Buenas Noches Y Saludos Cordiales - Vicente Ferrer Molina

Para los que pasamos las noches en vela oyendo las peripecias de "Pablo, Pablito, Pablete" y su sucesor "Pedrusquito"; para quienes nos emocionamos cuando conectaban con Mestalla para que García cantara un gol de "Ludo Penek"; para quienes calificábamos la forma de correr de alguien (generalmente un árbitro) como "trote cochinero"; para los que pensamos que Butragueño no tiene "ni una mala palabra, ni una buena acción"; para los que creemos que el tiempo es "ese juez insobornable que da y quita razones"; para los que se beben " hasta el agua de los floreros". Para todos, ese es nuestro libro.

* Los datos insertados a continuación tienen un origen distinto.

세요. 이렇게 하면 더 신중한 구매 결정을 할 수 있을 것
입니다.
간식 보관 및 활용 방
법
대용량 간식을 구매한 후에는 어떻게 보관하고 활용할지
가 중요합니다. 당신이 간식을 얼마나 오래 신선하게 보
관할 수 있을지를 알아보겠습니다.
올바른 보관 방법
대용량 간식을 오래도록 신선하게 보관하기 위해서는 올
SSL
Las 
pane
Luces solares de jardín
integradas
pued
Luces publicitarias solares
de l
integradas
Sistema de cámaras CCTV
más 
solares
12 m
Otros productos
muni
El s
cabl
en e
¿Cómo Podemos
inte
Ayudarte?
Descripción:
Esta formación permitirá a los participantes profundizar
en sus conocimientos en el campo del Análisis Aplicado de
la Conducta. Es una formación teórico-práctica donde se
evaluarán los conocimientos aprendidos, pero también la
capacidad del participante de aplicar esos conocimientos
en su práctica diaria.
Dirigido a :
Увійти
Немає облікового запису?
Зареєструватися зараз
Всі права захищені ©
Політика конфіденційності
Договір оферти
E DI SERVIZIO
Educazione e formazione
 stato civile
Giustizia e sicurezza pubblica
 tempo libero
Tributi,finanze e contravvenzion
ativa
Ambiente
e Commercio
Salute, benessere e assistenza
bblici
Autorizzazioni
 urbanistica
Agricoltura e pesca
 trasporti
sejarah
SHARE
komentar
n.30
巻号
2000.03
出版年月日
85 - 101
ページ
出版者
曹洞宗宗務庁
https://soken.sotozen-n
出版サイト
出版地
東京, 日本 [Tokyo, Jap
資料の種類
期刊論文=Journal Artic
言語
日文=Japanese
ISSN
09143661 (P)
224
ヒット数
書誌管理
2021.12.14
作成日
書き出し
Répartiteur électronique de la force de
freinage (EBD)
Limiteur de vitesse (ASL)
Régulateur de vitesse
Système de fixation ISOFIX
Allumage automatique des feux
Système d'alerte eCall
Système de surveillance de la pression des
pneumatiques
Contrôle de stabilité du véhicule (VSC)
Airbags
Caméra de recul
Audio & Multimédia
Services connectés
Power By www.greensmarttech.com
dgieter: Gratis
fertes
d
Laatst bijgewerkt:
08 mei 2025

Sentimentalismos aparte, el libro está muy entretenido, además de bien documentado. Los que vamos para viejunos, recordamos algún episodio de los que se citan en él. Citaré únicamente los dos que hacen referencia directa al Valencia. Los dos son de la temporada 1988/89. El primero, un partido en el Calderón en el que palmamos 2-0 con un arbitraje insuperable de Ángel Calvo Córdoba (al que García bautizó como el árbitro de las tres mentiras: ni era un Ángel, ni estaba calvo, ni era de Córdoba). Si no recuerdo mal, además, el susodicho creo que expulsó a Eloy Olalla, que se fue del campo señalando al palco haciéndole gestos a Jesús Gil de "qué cara tienes". La semana siguiente venía a Mestalla el Cádiz. Palmamos 1-2, con un arbitraje memorable de Mazorra Freire. Pues bien, como los árbitros entonces eran completamente amateurs (e igual de malos que ahora). Arbitraje al margen, lo mejor de todo es que Mazorra, el día del partido (era a las 17H), se metió entre pecho y espalda una "cazuelita de arroz al horno", aderezada con otras viandas, los caldos de rigor y el oportuno postre. Evidentemente, este no llegaba ni al trote cochinero en Mestalla.

Lo dicho, libro muy interesante para llegar a comprender el poder que tuvo (y desconozco si sigue teniendo) este tío en las altas esferas, del periodismo y de otros órdenes sociales. Sí que es cierto que al final desvarió bastante con sus polémicas con De La Morena, el grupo Prisa y demás. Pero lo que es indiscutible es que es un mito absoluto de la comunicación.

Directamente al Salón de la Fama va.